Looking back, she remembers their carefree childhood in Sea Point, “going barefoot down to the sea every day”. Their home was particularly Orthodox, and her parents were strictly kosher and shomrei Shabbos. “We were raised very Zionist and us three siblings and my parents all settled in Israel. My parents are buried here.”
She was also “extremely active in Habonim [now Habonim Dror]. I learnt a lot about Israel and Zionism, and also social values that I still hold dear and can trace back to my time in Habonim.” Habonim alumni from around the world have celebrated her award.
“I remember Ruth as a lovely madricha from Cape Town, and already a fine Hebrew-language scholar,” says fellow academic and South African oleh, Professor Gideon Shimoni. They followed a similar path from their days in Habonim to excelling in Israel.
Berman feels that both her upbringing and her time in Habonim were driving factors in her decision to make aliya. In addition, her rejection of apartheid was a deciding factor in choosing to leave South Africa. She and her American-born husband, Yitzchak (Isadore) Berman, lived on Moshav Beit Hevrut for 30 years, of which he was a founding member. They had one daughter. After he passed away, she took a sabbatical in France and then returned to settle in Tel Aviv. She says she’s a true Tel Avivian, and loves living in the centre of it all.
Asked how she came to be so immersed in Hebrew, she says her teachers at Talmud Torah – she remembers them as Adon Blesvosky and Adon Bitnun – were Israelis who were very forward-thinking, excellent Hebrew educators. Then, when she arrived and studied at Hebrew University, there were few English speakers, so she had no choice but to learn. She and her husband also spoke Hebrew at home. “I love the Hebrew language, reading it, and analysing it,” she says.

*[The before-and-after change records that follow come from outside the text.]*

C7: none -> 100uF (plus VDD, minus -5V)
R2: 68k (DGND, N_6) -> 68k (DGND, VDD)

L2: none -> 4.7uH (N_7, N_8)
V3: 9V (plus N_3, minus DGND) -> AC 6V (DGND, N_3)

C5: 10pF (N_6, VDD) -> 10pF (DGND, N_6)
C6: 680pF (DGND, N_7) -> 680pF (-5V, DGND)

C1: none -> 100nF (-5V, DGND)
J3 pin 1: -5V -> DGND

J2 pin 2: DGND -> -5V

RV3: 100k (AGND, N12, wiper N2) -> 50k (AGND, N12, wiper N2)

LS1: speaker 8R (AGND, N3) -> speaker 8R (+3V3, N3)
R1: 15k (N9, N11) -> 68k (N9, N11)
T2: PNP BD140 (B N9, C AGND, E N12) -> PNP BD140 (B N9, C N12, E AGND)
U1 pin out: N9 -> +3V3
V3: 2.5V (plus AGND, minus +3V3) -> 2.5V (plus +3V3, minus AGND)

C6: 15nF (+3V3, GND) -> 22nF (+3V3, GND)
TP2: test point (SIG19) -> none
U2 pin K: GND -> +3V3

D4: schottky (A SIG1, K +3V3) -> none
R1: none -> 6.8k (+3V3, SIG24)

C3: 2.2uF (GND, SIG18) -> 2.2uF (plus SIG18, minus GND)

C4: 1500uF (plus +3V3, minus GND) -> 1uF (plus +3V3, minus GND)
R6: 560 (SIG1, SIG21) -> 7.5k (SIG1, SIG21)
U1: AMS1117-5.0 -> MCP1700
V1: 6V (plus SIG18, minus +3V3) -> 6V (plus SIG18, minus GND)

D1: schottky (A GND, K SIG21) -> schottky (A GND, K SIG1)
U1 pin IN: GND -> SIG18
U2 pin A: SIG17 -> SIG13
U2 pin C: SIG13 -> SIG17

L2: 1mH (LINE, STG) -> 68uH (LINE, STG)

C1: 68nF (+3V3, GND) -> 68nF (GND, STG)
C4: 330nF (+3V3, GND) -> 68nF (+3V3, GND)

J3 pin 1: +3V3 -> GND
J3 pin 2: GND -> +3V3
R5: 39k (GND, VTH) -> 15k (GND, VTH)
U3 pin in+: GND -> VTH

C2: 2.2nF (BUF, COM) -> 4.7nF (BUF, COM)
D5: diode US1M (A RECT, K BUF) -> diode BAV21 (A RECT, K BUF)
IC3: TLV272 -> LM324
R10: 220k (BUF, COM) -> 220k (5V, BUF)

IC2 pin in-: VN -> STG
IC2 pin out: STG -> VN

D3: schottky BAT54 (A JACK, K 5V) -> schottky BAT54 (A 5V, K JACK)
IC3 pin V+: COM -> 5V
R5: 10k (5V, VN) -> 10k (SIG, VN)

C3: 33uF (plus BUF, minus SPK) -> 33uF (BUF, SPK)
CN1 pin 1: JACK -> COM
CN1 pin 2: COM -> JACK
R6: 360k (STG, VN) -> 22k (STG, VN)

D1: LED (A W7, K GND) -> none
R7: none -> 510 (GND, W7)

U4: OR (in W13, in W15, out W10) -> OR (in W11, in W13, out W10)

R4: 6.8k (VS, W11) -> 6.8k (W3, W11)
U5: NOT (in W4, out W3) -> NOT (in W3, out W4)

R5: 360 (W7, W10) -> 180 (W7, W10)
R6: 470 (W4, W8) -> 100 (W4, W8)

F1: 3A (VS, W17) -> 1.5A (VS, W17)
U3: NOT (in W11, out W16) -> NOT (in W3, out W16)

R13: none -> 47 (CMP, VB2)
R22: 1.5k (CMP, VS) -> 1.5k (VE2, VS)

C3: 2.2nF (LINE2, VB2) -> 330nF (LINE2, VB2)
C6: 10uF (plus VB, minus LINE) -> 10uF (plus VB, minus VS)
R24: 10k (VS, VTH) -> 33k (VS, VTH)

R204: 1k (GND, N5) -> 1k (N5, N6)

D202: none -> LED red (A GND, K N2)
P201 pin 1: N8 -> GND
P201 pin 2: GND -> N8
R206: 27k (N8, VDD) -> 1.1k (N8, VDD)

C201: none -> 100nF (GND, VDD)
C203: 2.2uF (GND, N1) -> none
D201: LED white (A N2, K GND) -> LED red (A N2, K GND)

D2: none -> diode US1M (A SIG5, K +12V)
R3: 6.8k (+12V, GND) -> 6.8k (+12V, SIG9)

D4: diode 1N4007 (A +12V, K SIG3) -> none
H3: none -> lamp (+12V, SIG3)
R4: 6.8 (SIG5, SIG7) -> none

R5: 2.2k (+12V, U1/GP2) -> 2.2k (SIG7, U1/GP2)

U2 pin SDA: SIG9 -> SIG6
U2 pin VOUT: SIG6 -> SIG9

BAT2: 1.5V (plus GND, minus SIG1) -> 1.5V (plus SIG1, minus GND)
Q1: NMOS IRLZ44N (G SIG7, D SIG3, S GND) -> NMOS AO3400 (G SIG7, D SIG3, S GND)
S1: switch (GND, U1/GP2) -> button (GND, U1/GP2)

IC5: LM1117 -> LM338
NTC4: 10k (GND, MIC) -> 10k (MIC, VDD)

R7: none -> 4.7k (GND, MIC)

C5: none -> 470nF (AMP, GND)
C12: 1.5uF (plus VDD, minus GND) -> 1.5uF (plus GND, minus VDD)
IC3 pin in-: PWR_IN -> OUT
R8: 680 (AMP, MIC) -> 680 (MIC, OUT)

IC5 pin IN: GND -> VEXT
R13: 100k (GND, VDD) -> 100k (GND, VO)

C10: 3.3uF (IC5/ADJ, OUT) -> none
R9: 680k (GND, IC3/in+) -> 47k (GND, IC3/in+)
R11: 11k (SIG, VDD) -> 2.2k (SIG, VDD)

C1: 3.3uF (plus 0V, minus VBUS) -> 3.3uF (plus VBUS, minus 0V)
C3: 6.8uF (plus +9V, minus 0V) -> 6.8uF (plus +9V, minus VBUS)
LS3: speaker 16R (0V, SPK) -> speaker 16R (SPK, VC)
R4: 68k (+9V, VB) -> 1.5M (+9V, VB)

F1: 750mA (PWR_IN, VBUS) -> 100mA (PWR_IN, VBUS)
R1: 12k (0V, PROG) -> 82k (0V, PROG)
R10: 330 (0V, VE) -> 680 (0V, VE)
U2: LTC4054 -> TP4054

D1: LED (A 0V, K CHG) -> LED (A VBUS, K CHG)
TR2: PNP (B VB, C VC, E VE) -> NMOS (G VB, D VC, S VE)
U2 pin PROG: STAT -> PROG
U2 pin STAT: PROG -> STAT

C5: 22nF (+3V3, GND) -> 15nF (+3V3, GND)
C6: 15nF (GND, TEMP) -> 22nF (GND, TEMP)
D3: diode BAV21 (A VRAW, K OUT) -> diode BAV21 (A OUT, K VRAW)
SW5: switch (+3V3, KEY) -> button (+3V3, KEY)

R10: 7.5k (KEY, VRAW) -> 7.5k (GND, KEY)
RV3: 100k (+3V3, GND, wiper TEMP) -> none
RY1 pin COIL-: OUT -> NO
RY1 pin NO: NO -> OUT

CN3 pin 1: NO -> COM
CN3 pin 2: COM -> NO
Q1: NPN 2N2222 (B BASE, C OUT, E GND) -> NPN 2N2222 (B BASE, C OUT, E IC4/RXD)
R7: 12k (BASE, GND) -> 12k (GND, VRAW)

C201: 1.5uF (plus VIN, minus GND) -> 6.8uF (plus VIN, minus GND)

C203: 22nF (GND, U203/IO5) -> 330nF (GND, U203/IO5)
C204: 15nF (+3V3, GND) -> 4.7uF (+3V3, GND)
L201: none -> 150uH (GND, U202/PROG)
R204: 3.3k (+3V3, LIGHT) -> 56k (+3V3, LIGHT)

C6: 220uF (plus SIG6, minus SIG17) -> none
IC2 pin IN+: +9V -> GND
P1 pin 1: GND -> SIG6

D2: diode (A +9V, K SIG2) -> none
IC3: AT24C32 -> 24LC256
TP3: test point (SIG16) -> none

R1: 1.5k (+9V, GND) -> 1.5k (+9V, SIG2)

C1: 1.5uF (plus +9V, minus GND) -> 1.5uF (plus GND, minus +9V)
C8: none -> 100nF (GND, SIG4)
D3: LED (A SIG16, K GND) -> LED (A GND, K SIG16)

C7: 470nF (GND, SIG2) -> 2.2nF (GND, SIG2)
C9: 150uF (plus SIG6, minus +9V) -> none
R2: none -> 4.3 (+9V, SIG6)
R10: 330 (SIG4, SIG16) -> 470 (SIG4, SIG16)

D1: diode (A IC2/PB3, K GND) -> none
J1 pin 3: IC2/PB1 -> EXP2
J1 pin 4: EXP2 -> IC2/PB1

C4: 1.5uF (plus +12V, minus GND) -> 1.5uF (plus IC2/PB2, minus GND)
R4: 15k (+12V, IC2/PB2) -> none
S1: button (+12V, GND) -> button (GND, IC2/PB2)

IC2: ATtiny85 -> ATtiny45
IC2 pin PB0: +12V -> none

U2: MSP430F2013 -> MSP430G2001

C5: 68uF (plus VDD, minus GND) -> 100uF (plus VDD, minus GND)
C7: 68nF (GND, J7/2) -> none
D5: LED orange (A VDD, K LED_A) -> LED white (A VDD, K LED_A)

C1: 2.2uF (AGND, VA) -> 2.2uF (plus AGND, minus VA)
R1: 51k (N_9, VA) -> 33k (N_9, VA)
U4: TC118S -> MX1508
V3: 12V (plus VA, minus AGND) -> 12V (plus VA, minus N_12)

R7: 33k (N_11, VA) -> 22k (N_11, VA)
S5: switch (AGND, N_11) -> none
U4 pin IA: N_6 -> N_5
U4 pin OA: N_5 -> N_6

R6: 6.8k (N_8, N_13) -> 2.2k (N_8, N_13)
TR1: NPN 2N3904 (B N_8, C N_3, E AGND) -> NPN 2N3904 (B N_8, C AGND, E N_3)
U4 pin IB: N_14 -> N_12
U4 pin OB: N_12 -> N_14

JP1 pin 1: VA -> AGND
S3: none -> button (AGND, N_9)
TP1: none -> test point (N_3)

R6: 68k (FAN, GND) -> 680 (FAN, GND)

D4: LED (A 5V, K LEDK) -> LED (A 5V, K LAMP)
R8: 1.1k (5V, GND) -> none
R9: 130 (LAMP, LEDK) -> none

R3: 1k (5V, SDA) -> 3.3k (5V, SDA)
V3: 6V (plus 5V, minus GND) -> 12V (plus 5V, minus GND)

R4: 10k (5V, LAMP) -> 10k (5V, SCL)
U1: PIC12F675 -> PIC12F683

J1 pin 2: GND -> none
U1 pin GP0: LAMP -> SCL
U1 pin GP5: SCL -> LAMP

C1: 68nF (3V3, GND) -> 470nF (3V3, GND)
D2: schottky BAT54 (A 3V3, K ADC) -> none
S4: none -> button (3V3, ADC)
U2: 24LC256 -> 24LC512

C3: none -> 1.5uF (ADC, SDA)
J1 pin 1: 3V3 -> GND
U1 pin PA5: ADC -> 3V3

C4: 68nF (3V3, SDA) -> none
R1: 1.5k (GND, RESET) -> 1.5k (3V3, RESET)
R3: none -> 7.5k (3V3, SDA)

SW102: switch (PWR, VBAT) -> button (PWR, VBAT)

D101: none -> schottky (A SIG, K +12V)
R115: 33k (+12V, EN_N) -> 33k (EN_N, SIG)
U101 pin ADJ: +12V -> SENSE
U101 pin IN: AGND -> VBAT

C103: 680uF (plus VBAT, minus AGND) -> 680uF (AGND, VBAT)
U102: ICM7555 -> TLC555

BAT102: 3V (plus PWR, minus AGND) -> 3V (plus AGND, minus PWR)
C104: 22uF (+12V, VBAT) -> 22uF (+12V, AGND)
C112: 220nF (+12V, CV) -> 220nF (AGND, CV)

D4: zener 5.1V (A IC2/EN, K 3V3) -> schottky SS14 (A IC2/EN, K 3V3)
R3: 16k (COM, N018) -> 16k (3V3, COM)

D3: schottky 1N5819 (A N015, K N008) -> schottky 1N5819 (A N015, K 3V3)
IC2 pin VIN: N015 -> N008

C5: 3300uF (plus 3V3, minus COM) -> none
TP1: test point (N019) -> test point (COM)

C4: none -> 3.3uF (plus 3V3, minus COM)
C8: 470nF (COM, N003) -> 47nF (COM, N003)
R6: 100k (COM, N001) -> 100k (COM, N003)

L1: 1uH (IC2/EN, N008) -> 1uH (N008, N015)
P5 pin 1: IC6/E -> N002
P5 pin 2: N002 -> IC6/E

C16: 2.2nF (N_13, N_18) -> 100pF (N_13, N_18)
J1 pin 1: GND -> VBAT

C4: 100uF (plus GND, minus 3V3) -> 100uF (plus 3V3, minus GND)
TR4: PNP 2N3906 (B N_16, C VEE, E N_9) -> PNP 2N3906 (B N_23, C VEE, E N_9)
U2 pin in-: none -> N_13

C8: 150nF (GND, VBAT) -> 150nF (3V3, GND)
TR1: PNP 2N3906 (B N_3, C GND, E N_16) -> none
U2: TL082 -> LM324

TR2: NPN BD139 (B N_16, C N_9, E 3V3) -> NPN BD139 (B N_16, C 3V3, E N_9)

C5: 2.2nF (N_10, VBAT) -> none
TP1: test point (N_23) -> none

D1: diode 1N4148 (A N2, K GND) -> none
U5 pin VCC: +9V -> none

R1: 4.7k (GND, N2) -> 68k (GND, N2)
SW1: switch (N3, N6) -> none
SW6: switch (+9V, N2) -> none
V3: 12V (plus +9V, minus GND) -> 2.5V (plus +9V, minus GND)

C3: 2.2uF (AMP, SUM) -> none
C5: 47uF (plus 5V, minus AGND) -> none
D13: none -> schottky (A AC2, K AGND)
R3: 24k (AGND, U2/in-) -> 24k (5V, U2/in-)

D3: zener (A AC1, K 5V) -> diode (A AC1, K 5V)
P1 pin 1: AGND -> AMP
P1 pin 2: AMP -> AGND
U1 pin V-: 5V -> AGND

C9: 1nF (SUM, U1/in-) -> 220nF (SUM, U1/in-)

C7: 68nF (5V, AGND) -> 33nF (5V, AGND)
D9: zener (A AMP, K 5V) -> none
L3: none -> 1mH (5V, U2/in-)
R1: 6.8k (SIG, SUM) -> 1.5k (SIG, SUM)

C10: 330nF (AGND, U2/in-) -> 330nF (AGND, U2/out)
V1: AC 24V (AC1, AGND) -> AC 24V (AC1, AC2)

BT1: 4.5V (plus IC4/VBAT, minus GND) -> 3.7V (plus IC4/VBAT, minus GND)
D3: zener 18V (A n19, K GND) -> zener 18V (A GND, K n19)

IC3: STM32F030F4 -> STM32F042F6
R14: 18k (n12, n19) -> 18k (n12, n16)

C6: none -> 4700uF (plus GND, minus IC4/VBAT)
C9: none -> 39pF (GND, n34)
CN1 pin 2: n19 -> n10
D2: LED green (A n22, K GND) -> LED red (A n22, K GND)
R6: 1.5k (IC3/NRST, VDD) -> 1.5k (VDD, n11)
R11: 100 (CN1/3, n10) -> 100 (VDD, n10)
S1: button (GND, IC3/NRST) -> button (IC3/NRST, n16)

Berman received a BA degree summa cum laude from the University of Cape Town in languages and literature (1954); an MA degree from Columbia University, New York, in general and applied linguistics (1964); and a PhD from Hebrew University, Jerusalem, in Hebrew language and linguistics (1973).
She began her career teaching English, but her interest in linguistics was sparked when she studied at the University of Edinburgh on a grant from the British Council, from 1958 to 1959. It was there that she was taught by some of the world’s leading linguists.
“At the time, linguistics in Israel was very Anglo-centric, and there was almost nothing on modern linguistic work in Hebrew,” she recalls. “I was always a bit of a maverick and I wanted to do something different.” So she blazed a trail in the burgeoning field of modern Hebrew linguistics, switching her research focus every 10 years.
Though the average person may not think of linguistics as important, Berman says “language is one of humankind’s most valuable and unique possessions, which sets us apart from other species. It’s deserving of deep analysis and research.”
“Hebrew is quite unique,” she says. “It has a special history in that it’s both 2 000 years old and 150 years old. Its roots are in Biblical, Mishnaic, and medieval Hebrew, and it’s fascinating to see how it has evolved into an everyday language.” Berman has particularly led the way in understanding how children acquire Hebrew as a first language, “and I’m proud to say that my students and their students have done abundant research on this”.
Though she has been in Israel since the age of 19, Berman’s South African accent remains strong. She thanked the community for its support, and hopes that fellow South African olim to early Israel will feel like they are standing on the stage beside her when she receives her award.
Rosemary Kahn (nee Granger; Rabinovitch.)
April 28, 2022 at 9:22 pm
Congratulations, Ruth on our outstanding success. I am also from Cape Town by the way and made aliyah in 2015.
Rosemary Kahn (nee Granger; Rabinovitch.)
April 28, 2022 at 9:24 pm
So sorry I meant YOUR outstanding success, of course!